___ Extracto de página
Siempre el mundo del trabajo; siempre métodos de investigación que escapan de los recorridos acostumbrados. I fidanzati, con el operario trasladado a Sicilia, que en la distancia recupera una relación afectiva desgastada hasta el aburrimiento por la rutina. Un certo giorno, basado en el mundo de la publicidad y del cinismo que inspiran sus habitantes. Durante l’estate, que de Un certo giorno desarrolla el concepto base, o sea, cuando el respeto de la dignidad humana es más importante que el provecho obtenido.

DE SETA SOBRE GIANNI AMELIO (1996)*

Conocí a Gianni Amelio en 1964, poco antes de comenzar a grabar Un uomo a metà (Un hombre a mitad). Estaba dando sus primeros pasos, jovencísimo, agudo, tosco como ahora. Lo tomé como ayuda, pero no llegamos a intercambiar muchas palabras; un poco, porque éramos cerrados e introvertidos los dos; y otro poco, porque yo estaba absorto día tras día en aquella película (la representación de una neurosis desde dentro). Estaba con la cámara, intentaba dialogar cada día con la película y siempre me parecía que no lo lograba. ¡Imagínense si alcanzaba a hablar con lo otros! Debió de ser un trabajo ingrato para mis colaboradores.
 
Luego nos perdimos de vista y yo me había quedado atormentado, amargado por aquel intercambio que no se había producido, por aquella amistad que no se había podido consumar. Al menos eso me parecía.
 
Después de años, se empezó a hablar de él, de sus películas, pero mientras tanto yo me había trasladado al campo y ya no iba más al cine. Había logrado ver I ragazzi di via Panisperna (Los muchachos de vía Panisperna) y me había quedado impresionado. ¿Cómo había hecho para representar con tanta precisión las figuras femeninas y sus movimientos, las personificaciones, la ranciedad de aquellos internados de Piacenza de los años treinta, si no había podido conocerlos en persona.
 
Al momento de su éxito, también internacional, no había todavía visto sus otros trabajos. Sé que Gianni había tenido palabras de reconocimiento hacia mí, pero sinceramente me sentía avergonzado, porque no alcanzaba a recordar qué cosa le hubiera podido trasmitirle. Cada vez estoy más convencido de que el arte no es más que la comunicación inmediata de un sentimiento. Y los sentimientos no se enseñan.
 
En definitiva, recientemente Paolo Minuto, me ha mandado La fine del gioco y Ladri di bambini (Niños robados). Para mí, especialmente el segundo ha sido como una revelación, como ser golpeado por un boomerang que proviene de una lejanía inesperada: una fuerte impresión de afinidad, familiaridad, alivio: una confirmación. Qué bonito que es ver después de tanto tiempo algo que se comparte incondicionalmente, que sientes tuyo. No pretendo ser ingenuo o presuntuoso, pero es así: un film bello es de todos. Al final, Gianni lograba decirme aquello que no había sido capaz de decirme oralmente. Pero del resto, ¿cómo podía haber sido de otro modo?
______
> **Objetivos**:
A) En el fragmento sobre Gianni Amelio, ¿en qué año conoció el narrador a Amelio?
B) Reproduzca del fragmento sobre Gianni Amelio el pasaje comprendido entre "Conocí a Gianni" y "para mis colaboradores.", ambos incluidos.
___ Filas proporcionadas
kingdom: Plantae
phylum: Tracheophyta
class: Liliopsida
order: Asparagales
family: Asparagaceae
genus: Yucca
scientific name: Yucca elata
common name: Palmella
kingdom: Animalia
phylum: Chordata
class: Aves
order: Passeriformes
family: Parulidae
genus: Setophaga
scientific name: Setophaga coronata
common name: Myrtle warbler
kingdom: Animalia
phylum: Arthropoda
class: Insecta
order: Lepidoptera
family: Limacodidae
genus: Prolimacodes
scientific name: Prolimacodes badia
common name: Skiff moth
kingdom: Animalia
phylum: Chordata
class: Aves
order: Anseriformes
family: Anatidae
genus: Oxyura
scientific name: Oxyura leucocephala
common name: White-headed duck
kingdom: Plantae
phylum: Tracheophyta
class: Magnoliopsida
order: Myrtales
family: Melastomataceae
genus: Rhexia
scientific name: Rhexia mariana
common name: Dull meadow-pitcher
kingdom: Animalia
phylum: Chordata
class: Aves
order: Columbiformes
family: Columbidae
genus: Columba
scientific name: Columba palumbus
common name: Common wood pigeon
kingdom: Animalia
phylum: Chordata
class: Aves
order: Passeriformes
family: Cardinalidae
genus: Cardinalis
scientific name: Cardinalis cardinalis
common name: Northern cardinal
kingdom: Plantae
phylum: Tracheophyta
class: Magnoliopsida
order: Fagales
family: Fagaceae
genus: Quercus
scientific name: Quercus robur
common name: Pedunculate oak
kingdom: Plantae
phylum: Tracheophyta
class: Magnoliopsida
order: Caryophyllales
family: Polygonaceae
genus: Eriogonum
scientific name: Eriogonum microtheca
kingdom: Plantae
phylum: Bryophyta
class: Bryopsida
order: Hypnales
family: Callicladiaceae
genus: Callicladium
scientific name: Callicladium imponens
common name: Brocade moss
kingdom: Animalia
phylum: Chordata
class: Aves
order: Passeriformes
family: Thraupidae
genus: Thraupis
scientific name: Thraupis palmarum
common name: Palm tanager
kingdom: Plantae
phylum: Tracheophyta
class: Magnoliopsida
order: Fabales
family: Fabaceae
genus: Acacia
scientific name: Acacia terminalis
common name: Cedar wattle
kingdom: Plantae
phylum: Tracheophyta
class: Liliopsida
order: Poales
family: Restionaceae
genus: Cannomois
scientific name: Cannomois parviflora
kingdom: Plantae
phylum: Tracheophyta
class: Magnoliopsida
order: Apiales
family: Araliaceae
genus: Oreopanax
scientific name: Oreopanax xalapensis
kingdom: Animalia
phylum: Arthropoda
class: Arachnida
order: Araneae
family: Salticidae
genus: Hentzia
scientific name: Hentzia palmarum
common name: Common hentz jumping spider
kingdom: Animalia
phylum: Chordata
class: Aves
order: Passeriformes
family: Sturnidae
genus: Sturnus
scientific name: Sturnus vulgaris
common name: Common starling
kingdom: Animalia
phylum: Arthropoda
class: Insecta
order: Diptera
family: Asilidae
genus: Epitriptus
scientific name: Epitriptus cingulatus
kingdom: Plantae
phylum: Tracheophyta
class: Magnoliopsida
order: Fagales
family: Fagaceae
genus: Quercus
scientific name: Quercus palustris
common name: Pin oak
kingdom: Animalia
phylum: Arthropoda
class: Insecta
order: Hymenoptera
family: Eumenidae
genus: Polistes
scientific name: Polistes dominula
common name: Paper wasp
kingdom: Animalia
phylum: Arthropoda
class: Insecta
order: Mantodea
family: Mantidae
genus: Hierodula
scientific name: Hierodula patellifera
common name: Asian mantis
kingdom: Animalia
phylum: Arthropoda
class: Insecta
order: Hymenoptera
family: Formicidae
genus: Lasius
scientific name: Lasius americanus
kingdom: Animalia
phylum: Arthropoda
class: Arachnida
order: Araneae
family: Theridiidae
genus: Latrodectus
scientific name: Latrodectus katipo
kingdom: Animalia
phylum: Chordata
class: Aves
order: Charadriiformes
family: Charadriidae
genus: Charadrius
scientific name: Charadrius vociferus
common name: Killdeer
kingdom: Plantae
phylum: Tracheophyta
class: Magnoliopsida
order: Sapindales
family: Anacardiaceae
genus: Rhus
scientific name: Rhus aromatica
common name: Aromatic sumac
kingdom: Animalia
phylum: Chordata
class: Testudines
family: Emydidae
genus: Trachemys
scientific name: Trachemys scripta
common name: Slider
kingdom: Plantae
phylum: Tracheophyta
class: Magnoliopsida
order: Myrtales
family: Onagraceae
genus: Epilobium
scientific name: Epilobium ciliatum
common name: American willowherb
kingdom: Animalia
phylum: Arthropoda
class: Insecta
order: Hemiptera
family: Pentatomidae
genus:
______
> **Respuestas definitivas**:
A) En 1964.

B)
Conocí a Gianni Amelio en 1964, poco antes de comenzar a grabar Un uomo a metà (Un hombre a mitad). Estaba dando sus primeros pasos, jovencísimo, agudo, tosco como ahora. Lo tomé como ayuda, pero no llegamos a intercambiar muchas palabras; un poco, porque éramos cerrados e introvertidos los dos; y otro poco, porque yo estaba absorto día tras día en aquella película (la representación de una neurosis desde dentro). Estaba con la cámara, intentaba dialogar cada día con la película y siempre me parecía que no lo lograba. ¡Imagínense si alcanzaba a hablar con lo otros! Debió de ser un trabajo ingrato para mis colaboradores.